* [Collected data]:

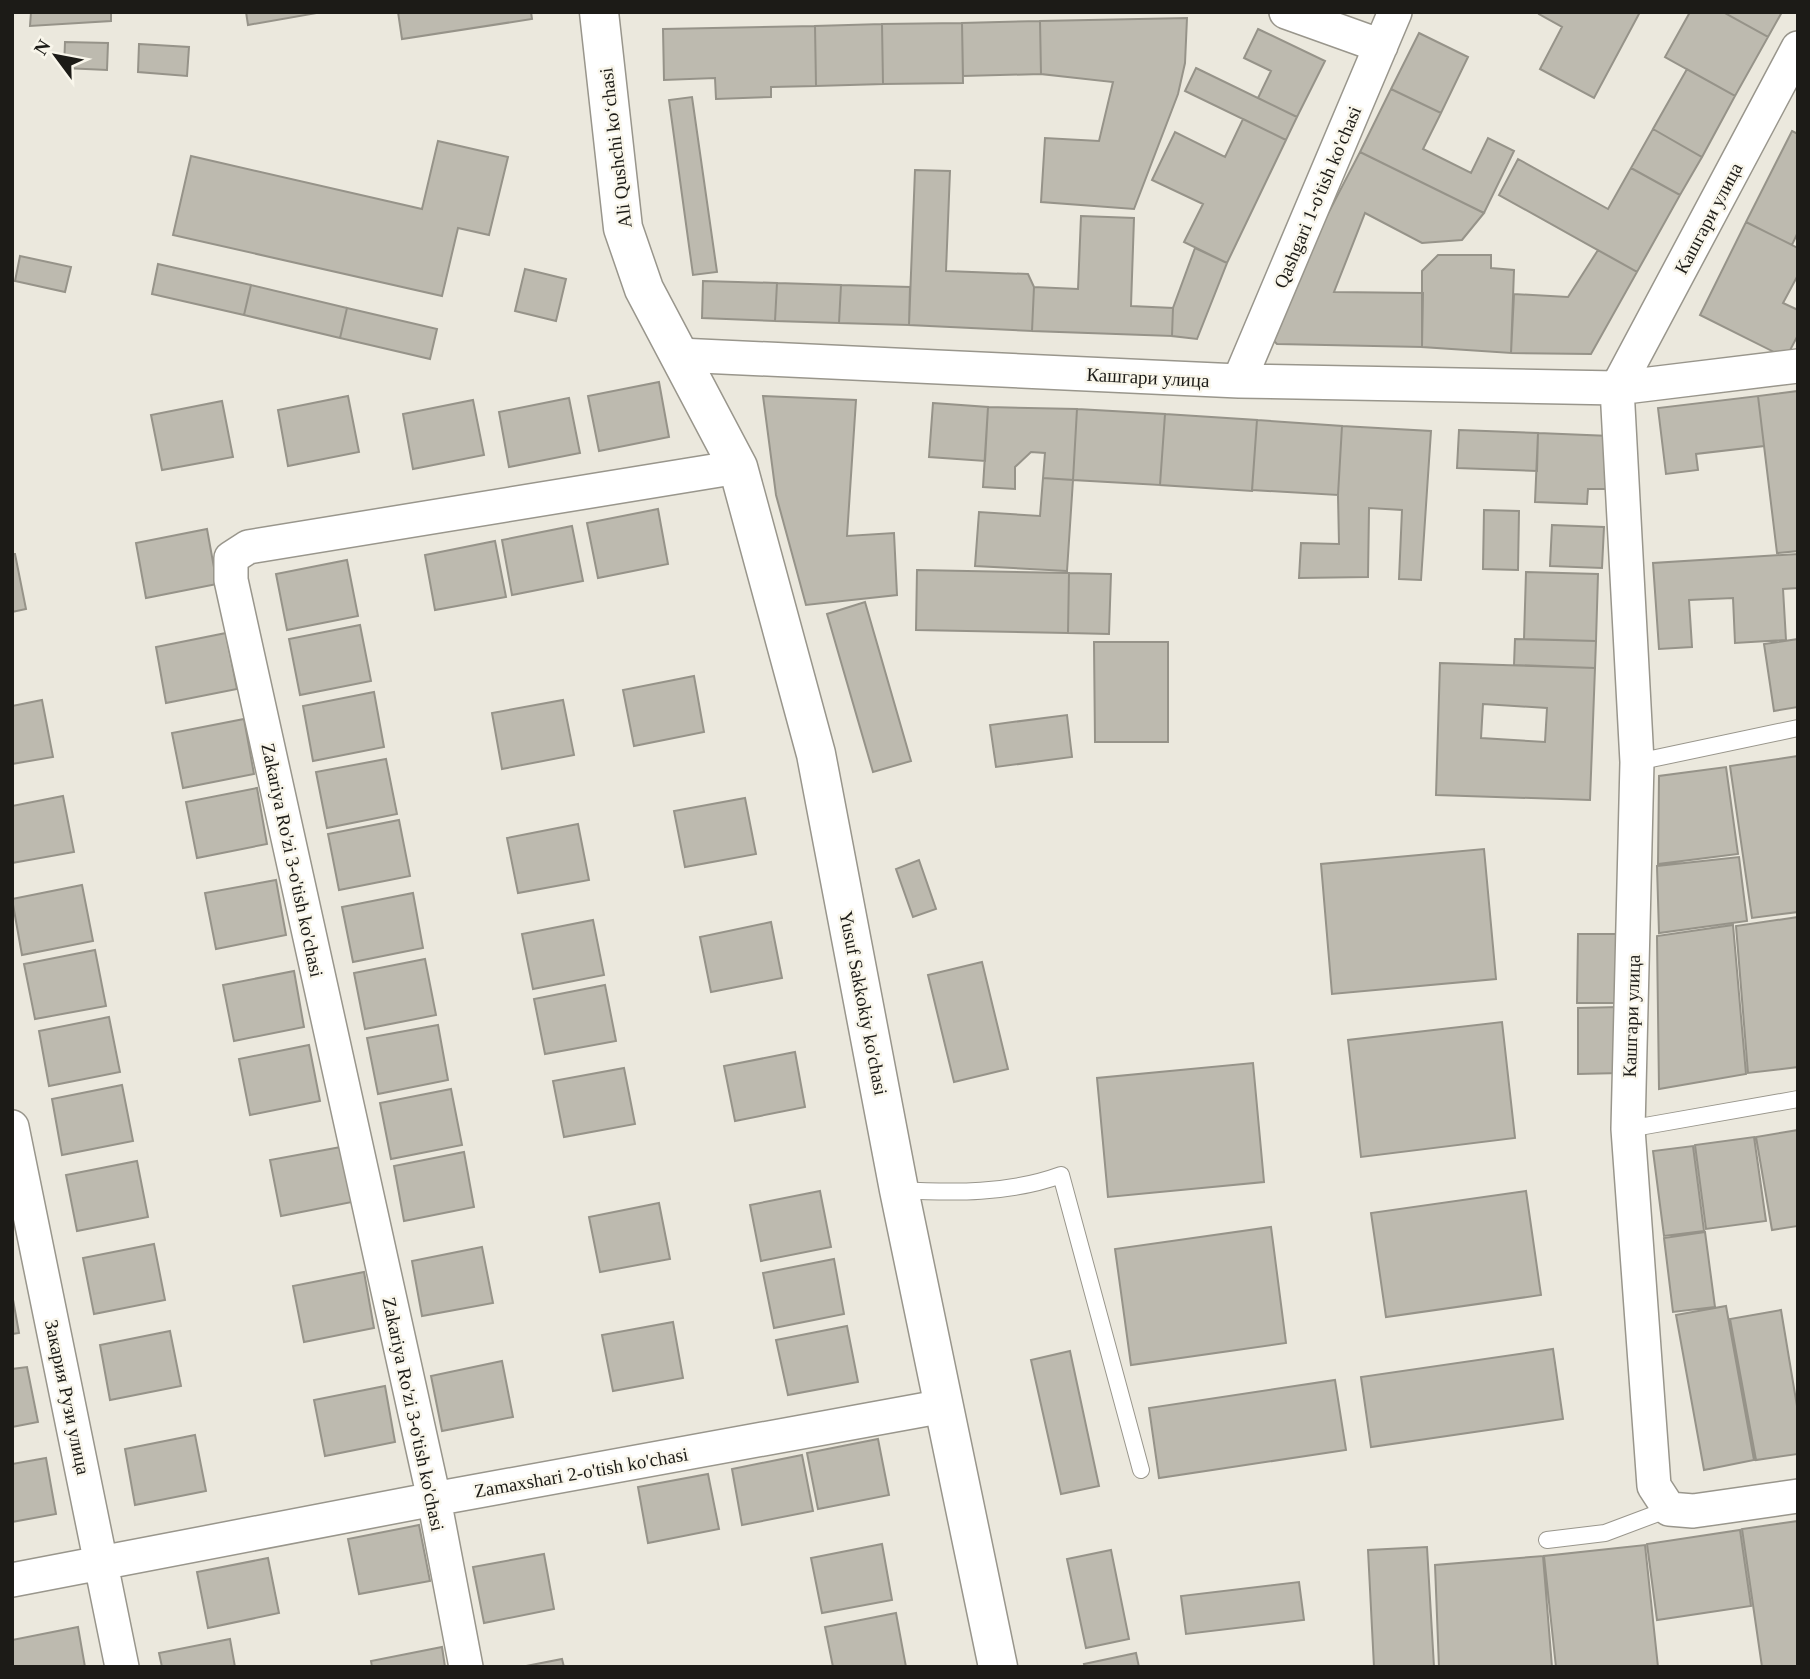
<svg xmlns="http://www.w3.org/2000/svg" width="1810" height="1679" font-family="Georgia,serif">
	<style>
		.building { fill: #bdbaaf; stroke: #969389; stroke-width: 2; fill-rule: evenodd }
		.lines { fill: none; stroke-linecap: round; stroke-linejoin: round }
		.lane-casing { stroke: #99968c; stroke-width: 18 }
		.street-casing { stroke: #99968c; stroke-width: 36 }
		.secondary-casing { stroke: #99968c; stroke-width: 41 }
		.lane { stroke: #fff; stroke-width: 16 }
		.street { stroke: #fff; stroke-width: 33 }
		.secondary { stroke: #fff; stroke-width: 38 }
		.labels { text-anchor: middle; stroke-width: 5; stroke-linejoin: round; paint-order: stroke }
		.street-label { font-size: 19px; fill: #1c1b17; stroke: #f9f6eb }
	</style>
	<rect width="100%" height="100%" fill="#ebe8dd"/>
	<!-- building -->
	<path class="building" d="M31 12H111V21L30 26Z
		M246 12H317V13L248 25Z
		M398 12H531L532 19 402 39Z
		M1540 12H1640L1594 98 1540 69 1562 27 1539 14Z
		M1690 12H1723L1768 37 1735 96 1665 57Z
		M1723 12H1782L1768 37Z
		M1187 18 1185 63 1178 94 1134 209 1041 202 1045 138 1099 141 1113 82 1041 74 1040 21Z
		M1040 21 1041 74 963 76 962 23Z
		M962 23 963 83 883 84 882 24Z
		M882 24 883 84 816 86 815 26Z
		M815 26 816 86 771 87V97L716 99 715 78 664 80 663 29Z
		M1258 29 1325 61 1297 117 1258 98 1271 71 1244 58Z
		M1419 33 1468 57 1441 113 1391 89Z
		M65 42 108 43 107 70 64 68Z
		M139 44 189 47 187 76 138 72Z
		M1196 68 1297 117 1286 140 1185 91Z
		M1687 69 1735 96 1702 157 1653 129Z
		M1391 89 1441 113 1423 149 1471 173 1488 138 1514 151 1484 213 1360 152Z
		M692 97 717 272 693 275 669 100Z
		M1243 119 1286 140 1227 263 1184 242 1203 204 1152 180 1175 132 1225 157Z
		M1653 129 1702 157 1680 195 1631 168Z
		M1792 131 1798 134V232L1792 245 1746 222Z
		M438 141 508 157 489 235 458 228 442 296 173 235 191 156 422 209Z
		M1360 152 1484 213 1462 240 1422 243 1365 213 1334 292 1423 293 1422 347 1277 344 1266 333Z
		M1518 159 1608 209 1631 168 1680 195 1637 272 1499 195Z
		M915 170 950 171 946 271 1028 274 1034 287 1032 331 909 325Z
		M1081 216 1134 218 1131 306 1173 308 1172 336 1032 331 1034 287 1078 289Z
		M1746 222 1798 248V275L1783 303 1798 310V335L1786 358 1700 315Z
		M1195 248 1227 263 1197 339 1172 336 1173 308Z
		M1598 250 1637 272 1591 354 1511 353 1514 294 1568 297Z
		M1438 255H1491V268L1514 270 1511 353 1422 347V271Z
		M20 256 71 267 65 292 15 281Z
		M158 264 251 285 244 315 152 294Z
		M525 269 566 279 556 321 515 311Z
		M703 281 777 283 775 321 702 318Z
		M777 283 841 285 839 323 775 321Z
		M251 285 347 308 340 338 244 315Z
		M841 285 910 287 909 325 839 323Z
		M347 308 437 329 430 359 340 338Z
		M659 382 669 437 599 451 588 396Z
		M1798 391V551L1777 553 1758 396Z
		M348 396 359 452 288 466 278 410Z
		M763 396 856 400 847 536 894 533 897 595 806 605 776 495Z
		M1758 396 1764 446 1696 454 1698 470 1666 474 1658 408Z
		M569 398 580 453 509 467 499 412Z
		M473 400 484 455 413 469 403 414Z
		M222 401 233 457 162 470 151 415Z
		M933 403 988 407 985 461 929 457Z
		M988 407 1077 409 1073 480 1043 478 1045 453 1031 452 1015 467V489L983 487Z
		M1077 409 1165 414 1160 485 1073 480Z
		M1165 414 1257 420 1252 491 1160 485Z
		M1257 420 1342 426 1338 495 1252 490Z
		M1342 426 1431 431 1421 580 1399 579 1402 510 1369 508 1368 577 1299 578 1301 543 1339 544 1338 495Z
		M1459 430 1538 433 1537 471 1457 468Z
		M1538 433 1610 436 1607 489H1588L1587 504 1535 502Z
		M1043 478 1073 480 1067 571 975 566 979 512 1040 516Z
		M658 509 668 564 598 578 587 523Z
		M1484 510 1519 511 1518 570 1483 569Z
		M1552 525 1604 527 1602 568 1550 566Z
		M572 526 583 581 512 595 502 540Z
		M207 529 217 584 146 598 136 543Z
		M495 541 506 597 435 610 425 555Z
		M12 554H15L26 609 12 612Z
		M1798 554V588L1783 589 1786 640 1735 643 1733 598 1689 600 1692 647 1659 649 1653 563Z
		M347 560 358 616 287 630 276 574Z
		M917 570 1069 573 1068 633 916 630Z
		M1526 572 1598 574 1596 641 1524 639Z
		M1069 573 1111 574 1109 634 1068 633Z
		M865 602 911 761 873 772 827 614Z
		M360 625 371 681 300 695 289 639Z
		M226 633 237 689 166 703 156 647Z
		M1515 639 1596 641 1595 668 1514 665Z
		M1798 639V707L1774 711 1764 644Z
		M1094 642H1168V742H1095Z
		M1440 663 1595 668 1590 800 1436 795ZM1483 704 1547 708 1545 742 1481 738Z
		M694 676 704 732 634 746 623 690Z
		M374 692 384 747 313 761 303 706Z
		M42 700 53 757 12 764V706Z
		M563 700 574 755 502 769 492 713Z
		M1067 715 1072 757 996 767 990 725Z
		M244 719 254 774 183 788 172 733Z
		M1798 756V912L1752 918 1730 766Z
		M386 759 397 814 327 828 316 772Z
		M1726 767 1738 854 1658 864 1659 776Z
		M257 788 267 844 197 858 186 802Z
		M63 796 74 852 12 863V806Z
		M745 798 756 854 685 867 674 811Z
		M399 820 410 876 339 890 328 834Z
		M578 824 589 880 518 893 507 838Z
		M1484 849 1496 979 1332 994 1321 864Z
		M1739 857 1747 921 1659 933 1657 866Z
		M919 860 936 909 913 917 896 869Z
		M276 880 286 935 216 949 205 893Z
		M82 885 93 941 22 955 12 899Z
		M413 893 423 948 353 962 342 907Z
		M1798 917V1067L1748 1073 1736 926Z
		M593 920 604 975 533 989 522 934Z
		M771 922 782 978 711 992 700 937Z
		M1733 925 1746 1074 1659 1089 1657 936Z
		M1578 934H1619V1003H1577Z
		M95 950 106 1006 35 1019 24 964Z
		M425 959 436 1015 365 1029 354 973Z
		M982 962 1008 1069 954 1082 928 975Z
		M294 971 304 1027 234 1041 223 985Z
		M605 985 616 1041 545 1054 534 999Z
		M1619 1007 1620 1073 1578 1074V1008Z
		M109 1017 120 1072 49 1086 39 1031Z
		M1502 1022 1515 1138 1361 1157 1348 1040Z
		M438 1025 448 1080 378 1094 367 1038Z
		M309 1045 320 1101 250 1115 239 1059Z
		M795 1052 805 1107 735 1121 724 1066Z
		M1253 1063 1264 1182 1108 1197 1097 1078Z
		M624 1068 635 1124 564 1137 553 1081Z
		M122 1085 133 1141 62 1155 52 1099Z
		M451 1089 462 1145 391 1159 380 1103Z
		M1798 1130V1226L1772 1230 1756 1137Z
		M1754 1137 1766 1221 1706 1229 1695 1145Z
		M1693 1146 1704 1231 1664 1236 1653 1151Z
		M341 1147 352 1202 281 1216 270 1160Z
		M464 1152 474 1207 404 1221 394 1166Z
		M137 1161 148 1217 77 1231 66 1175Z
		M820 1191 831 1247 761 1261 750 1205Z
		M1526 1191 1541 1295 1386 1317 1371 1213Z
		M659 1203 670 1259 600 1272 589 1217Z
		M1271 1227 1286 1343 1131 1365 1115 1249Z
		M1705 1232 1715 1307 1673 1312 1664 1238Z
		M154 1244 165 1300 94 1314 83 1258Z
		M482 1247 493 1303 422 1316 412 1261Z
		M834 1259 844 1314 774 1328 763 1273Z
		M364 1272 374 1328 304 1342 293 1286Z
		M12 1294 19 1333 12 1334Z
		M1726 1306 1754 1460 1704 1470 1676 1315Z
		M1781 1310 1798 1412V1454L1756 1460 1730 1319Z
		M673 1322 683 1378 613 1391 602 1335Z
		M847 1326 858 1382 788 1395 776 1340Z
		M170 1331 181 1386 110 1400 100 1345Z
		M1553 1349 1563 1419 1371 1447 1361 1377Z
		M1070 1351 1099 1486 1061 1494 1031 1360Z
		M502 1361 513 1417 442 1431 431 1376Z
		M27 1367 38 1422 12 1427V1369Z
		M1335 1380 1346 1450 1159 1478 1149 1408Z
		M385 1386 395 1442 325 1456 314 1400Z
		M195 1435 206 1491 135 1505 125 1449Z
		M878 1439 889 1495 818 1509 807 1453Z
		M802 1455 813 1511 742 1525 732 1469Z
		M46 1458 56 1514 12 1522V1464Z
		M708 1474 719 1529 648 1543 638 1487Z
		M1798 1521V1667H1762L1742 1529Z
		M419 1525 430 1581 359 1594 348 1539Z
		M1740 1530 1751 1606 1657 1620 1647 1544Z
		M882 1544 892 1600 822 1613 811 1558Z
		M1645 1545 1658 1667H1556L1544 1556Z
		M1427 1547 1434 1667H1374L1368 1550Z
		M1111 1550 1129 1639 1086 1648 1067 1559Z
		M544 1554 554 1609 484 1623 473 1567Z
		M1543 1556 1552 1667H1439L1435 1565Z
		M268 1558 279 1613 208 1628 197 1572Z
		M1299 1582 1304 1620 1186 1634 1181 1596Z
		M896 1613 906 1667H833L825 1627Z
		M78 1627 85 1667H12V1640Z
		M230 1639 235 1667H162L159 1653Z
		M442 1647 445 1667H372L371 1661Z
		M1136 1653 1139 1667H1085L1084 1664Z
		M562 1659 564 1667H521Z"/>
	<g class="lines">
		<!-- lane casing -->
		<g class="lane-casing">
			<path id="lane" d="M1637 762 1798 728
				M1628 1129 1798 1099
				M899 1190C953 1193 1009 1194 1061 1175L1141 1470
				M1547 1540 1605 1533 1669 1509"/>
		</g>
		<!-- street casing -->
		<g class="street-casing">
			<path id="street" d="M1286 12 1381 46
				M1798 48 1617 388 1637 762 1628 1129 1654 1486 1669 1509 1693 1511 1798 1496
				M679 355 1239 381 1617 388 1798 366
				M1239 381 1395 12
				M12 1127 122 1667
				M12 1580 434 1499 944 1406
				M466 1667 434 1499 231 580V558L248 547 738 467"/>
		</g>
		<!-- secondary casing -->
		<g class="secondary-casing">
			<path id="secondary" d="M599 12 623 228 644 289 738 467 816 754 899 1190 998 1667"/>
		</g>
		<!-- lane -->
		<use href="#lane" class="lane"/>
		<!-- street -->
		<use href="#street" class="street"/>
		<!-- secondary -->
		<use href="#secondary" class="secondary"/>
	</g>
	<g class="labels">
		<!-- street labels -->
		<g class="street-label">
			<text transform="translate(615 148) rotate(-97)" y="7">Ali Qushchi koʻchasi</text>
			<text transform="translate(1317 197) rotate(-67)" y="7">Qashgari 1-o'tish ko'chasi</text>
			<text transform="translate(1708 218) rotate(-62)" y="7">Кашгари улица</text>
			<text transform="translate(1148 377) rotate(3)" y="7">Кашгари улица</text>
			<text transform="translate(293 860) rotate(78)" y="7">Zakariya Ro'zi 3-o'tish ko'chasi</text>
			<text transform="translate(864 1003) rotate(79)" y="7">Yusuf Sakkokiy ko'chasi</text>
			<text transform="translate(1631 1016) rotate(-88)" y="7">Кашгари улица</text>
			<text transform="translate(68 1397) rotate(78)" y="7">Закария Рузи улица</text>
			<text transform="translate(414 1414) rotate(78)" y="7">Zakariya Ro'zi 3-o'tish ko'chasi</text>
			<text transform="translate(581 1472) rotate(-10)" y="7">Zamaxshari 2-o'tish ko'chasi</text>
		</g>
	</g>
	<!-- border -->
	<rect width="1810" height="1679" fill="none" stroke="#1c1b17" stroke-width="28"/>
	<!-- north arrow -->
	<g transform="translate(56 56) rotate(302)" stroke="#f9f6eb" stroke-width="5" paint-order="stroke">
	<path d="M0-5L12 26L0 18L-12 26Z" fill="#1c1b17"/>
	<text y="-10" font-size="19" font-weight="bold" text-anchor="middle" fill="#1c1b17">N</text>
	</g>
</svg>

* [HOW TO COMPLETE THIS TASK]: Where the string "lines" occurs in the data, return the whole line.

* [RESULT FOR THIS EXERCISE]:
		.lines { fill: none; stroke-linecap: round; stroke-linejoin: round }
	<g class="lines">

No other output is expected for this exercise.